Worse still, many Christians don’t feel the need to change.  They sit comfortably on their pew, not discerning or discussing the need to challenge the assumptions of race in the practice of worship, in our demonstrations of leadership, in our understanding of discipleship, in our expressions of fellowship.  And they are not having the tough conversations about changing communities and demographics– at least not the courageous ones that matter, that challenge long- held positions of power and confront the loopholes in our nationalistic pride.

Segregated Sundays?  Jesus came from heaven to earth to save us but we will leave our church if the cultural or ethnic representation of the neighborhood changes.  Jesus stretched out his hands on a cross to die for us but we won’t stretch out of our hand to greet one another because we belong to a different culture.  What of the Great Commission and the Great Commandment?
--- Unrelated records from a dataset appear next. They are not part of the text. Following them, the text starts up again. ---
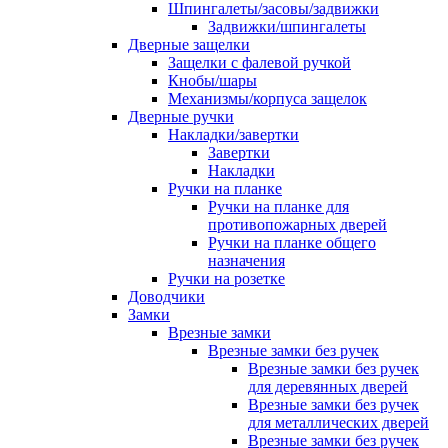
Шпингалеты/засовы/задвижки
Задвижки/шпингалеты
Дверные защелки
Защелки с фалевой ручкой
Кнобы/шары
Механизмы/корпуса защелок
Дверные ручки
Накладки/завертки
Завертки
Накладки
Ручки на планке
Ручки на планке для
противопожарных дверей
Ручки на планке общего
назначения
Ручки на розетке
Доводчики
Замки
Врезные замки
Врезные замки без ручек
Врезные замки без ручек
для деревянных дверей
Врезные замки без ручек
для металлических дверей
Врезные замки без ручек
“For God so loved the world” but we will have separate ourselves “in Jesus’ name.”  How is it that we can work together during the week but will not worship together on Sunday morning?  What of our faith makes this practice acceptable, agreeable, just, practical and right?  How can we be anything but hypocrites if we subject our relationships to the conditions of the social construct of race while proclaiming security in the unconditional love of God?

Defining Race-less

Race- less, Adj.

1.  Used to describe persons who choose not to identify with or by a socioculturally constructed race, here being black/ white/ red/ yellow/ brown/ beige; used to describe a person not willing to be defined by the social coloring of skin, biased beliefs regarding physical attributes or stereotypes associated with a cultural group based on the sociocultural construct of race;  used to describe the life that persons lead who choose not to employ the lens of race when looking at themselves, others and God and practice the traditions of racism with themselves, others and God 2. not of or pertaining to a post- racial society but pointing back to the first and true image of humanity: God’s  (Gen. 1.26-27).  God is pre, post and supra- racial;

Noun

3. the belief that human beings are not physically but socially colored black/ white/ red/ yellow/ brown/ beige and thereby categorized for the self- preservation and elevation, economic advancement and geographic rule of the socially favored group, here being white; and,

4.  a definitive attribute of the message of Jesus Christ, the identity of His disciples and a liberating truth of the ministry of reconciliation: The gospel of Jesus Christ is race-less (Galatians 3.28; Colossians 3.11).